À la pointe de l'innovation

Pour François Palut, les surfaces de toitures agricoles se prêtent excellement à de telles installations. Il faut dire qu'il n'en est pas à sa première installation novatrice. En 2003, il a installé une pompe à chaleur pour chauffer un bâtiment de 3.500 porcelets; en 2005, il a construit un puits canadien pour refroidir la verraterie l'été et la réchauffer l'hiver - l'échange de chaleur se faisant naturellement par des canalisations enterrées à 1,50m de profondeur.
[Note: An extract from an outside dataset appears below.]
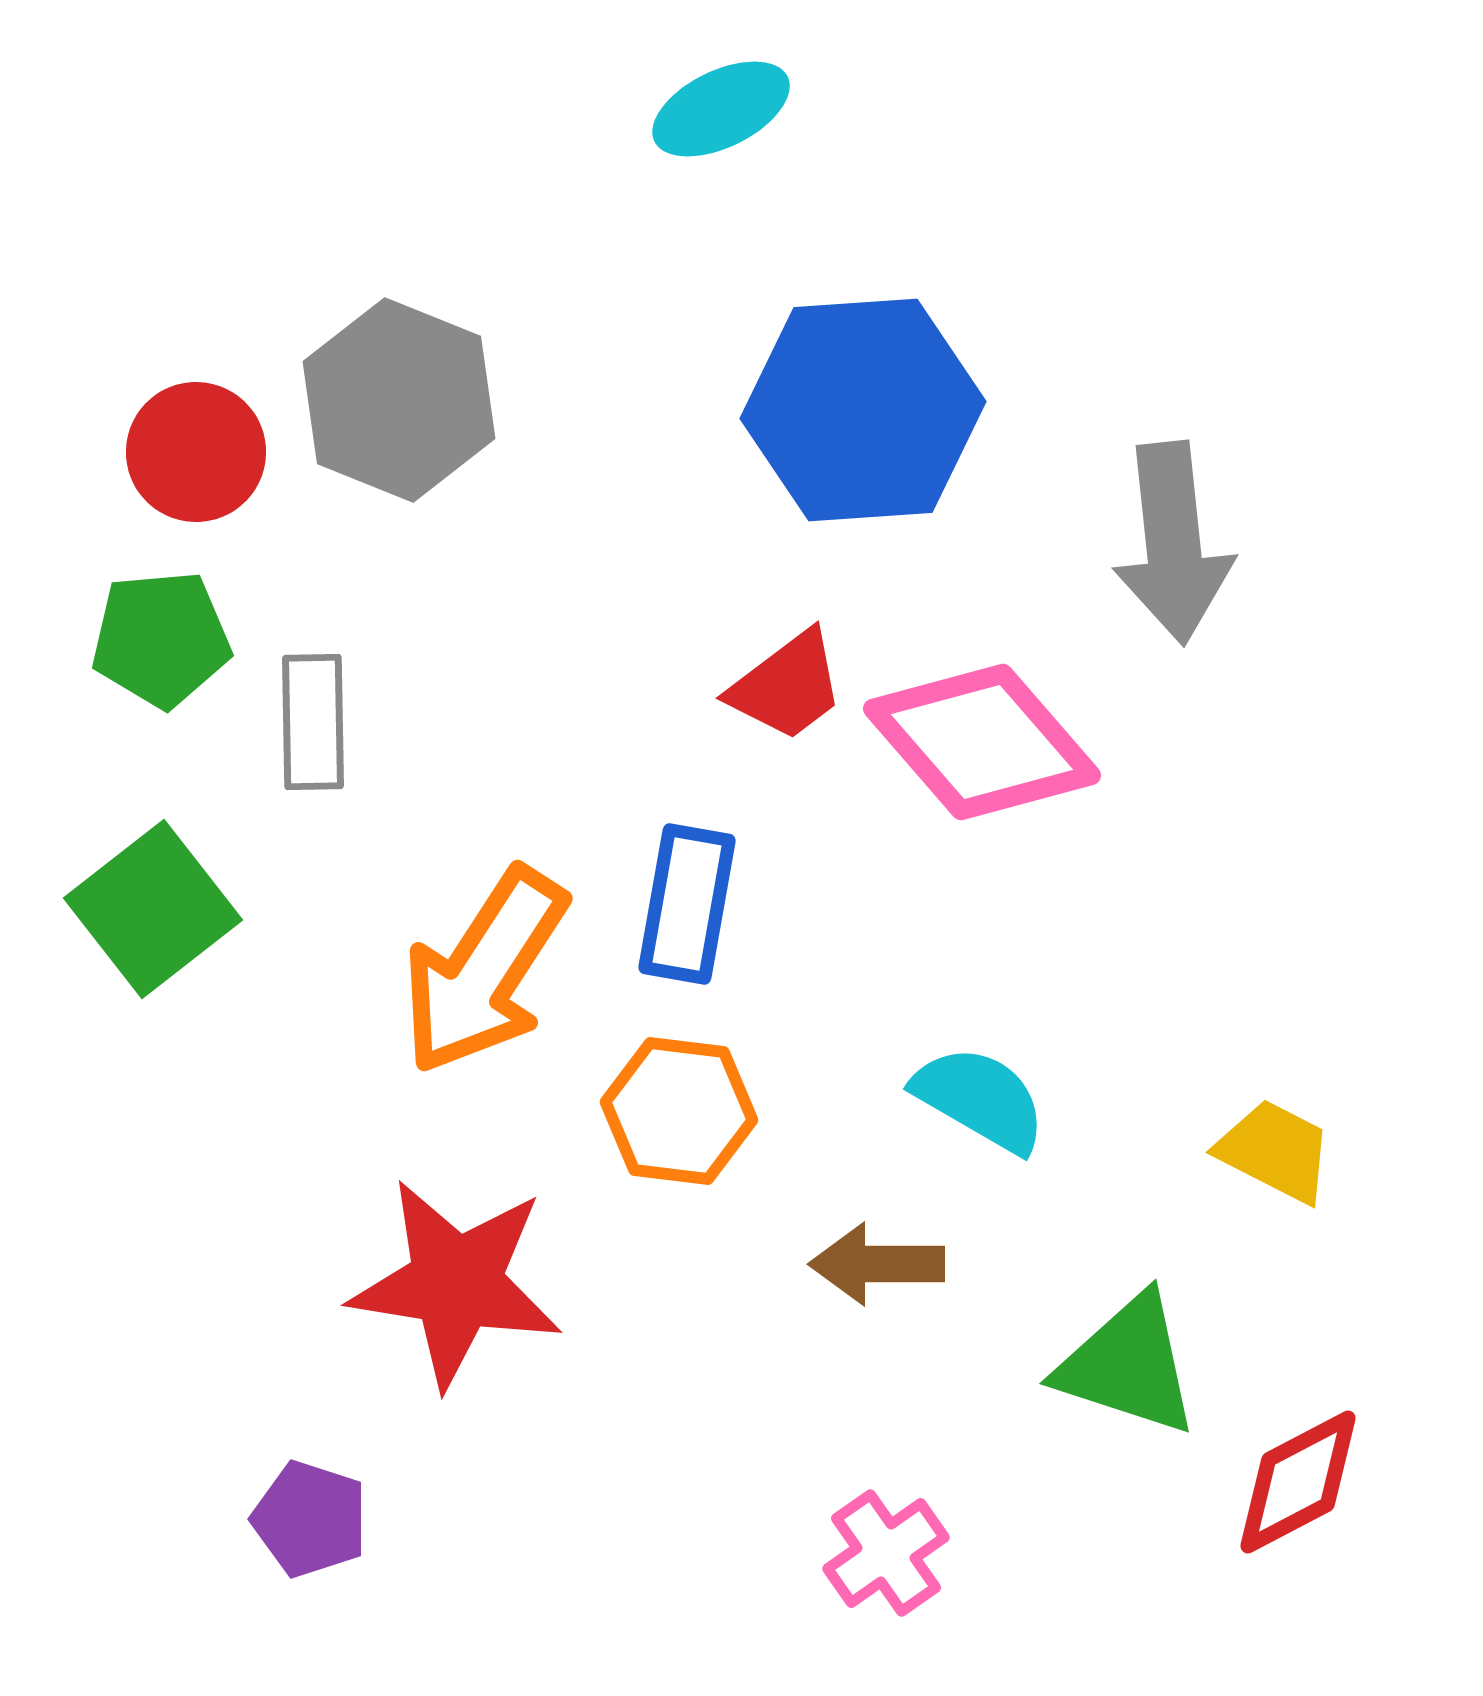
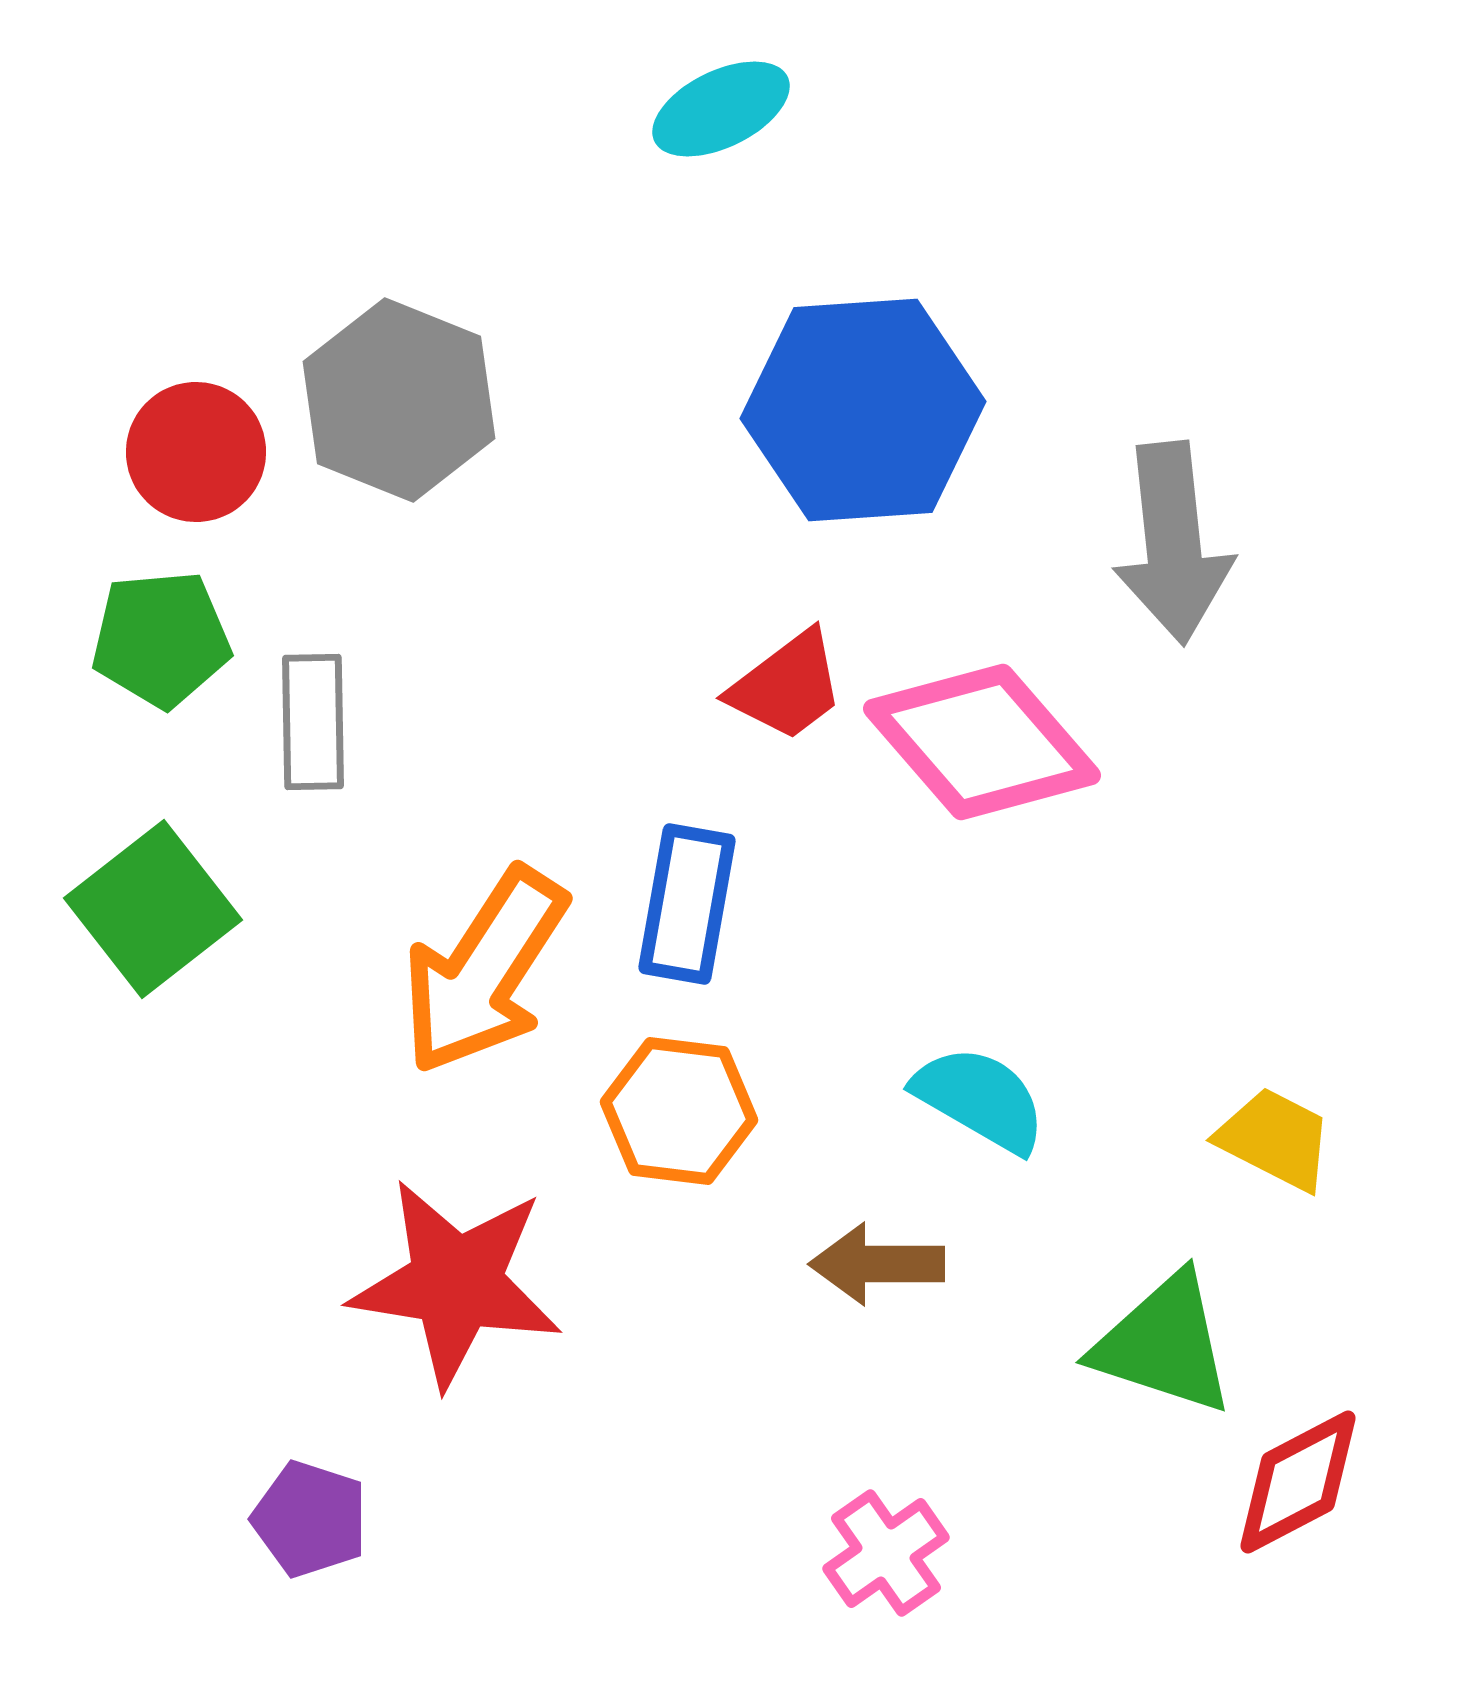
yellow trapezoid: moved 12 px up
green triangle: moved 36 px right, 21 px up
Aujourd'hui, il se lance donc dans le voltaïque.

225 panneaux solaires

300m² de toiture d'un nouvel hangar de 956m² est équipé de 225 panneaux solaires. Cet équipememnt doit produire 38.430kWh soit l'équivalent d'une dizaine de ménages français en évitant l'émission de 18t de CO² rejeté dans l'atmosphère. L'installation a coûté 160.000 EUR. En sachant qu'une partie de la production est revendue à EDF, François Palut estime que son installation sera amortie d'ici 10 ans. Tour à tour, Michel Tanné, P-dg de la coopérative Léon Trégor, Jean-Claude Marc, maire, M.Le Guellec, directeur d'Odislor et Jean-Yves Chiaro, sous-préfet de Morlaix, n'ont pu que féliciter le propriétaire pour les innovations et le civisme dont il fait preuve.